» About this task
Every line of the material below, from the top through the line with "معايير الجودة. كيف يكون ذلك ممكنًا؟", should be reproduced exactly.

= = = = =

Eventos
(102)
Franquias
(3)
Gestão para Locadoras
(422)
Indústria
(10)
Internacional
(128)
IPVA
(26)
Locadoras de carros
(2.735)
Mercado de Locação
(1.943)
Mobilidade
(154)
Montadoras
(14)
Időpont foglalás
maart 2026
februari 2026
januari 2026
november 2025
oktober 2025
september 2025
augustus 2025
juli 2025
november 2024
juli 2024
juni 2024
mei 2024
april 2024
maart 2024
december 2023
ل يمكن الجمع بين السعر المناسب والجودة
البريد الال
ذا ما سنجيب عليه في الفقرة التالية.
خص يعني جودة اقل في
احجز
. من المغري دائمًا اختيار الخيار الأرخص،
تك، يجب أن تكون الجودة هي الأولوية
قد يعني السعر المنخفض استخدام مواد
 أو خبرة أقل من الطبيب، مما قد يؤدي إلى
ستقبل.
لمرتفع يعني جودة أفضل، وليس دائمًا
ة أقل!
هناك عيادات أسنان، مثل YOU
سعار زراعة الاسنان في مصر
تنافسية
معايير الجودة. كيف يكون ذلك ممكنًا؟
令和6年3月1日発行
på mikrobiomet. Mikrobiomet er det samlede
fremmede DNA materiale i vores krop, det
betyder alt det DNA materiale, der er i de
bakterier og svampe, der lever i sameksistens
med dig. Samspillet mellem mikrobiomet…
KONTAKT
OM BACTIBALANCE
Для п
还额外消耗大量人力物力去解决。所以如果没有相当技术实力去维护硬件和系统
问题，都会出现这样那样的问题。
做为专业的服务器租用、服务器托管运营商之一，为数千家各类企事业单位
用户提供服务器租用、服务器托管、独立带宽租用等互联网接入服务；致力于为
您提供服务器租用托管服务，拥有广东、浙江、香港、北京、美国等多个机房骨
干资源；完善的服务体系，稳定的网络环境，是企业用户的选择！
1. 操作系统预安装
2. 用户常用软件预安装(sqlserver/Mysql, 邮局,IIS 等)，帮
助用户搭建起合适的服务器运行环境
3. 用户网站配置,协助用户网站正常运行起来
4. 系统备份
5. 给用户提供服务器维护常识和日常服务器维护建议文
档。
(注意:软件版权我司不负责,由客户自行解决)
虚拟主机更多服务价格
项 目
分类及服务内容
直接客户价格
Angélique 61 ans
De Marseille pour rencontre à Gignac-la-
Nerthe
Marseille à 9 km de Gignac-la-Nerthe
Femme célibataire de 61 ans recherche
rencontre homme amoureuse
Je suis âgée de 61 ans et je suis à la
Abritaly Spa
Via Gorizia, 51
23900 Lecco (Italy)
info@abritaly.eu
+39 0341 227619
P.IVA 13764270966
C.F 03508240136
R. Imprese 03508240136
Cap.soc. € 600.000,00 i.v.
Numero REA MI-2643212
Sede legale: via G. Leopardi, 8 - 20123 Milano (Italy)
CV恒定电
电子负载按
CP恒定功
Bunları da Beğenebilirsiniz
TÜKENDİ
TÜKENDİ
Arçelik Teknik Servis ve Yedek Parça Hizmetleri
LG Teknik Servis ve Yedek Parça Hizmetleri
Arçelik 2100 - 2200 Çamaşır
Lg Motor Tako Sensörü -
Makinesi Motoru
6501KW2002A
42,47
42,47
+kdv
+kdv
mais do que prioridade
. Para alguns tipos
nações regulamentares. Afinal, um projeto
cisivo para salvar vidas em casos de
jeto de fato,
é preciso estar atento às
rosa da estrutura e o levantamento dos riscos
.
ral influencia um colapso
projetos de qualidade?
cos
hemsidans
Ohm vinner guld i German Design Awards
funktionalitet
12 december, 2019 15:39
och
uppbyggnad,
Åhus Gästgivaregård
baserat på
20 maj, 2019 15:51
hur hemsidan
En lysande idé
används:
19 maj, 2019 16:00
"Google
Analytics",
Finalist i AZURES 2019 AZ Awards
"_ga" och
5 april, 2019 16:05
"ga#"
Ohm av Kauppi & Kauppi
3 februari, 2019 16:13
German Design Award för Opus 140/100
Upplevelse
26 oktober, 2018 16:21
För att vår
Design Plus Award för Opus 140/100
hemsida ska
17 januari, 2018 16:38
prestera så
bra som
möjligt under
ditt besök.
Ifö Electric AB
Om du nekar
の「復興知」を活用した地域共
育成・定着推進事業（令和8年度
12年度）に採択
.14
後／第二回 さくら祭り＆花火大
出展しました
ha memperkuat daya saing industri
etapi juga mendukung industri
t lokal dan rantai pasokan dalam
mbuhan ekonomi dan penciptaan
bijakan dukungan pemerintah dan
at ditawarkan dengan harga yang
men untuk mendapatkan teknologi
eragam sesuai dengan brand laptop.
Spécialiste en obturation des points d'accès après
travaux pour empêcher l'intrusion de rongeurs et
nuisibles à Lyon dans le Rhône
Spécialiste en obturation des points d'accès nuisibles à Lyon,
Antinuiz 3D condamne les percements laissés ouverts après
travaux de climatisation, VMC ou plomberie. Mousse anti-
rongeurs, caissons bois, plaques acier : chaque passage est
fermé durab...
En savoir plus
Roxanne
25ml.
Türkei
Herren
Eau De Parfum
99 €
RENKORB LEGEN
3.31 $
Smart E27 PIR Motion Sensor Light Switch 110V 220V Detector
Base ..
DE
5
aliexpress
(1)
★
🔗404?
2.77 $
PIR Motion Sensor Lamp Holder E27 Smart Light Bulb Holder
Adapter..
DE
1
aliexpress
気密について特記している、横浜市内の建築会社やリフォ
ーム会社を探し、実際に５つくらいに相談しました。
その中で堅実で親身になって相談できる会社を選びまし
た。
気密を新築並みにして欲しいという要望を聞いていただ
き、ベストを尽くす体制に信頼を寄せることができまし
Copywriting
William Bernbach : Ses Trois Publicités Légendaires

= = = = =

» Solution to the problem
Eventos
(102)
Franquias
(3)
Gestão para Locadoras
(422)
Indústria
(10)
Internacional
(128)
IPVA
(26)
Locadoras de carros
(2.735)
Mercado de Locação
(1.943)
Mobilidade
(154)
Montadoras
(14)
Időpont foglalás
maart 2026
februari 2026
januari 2026
november 2025
oktober 2025
september 2025
augustus 2025
juli 2025
november 2024
juli 2024
juni 2024
mei 2024
april 2024
maart 2024
december 2023
ل يمكن الجمع بين السعر المناسب والجودة
البريد الال
ذا ما سنجيب عليه في الفقرة التالية.
خص يعني جودة اقل في
احجز
. من المغري دائمًا اختيار الخيار الأرخص،
تك، يجب أن تكون الجودة هي الأولوية
قد يعني السعر المنخفض استخدام مواد
 أو خبرة أقل من الطبيب، مما قد يؤدي إلى
ستقبل.
لمرتفع يعني جودة أفضل، وليس دائمًا
ة أقل!
هناك عيادات أسنان، مثل YOU
سعار زراعة الاسنان في مصر
تنافسية
معايير الجودة. كيف يكون ذلك ممكنًا؟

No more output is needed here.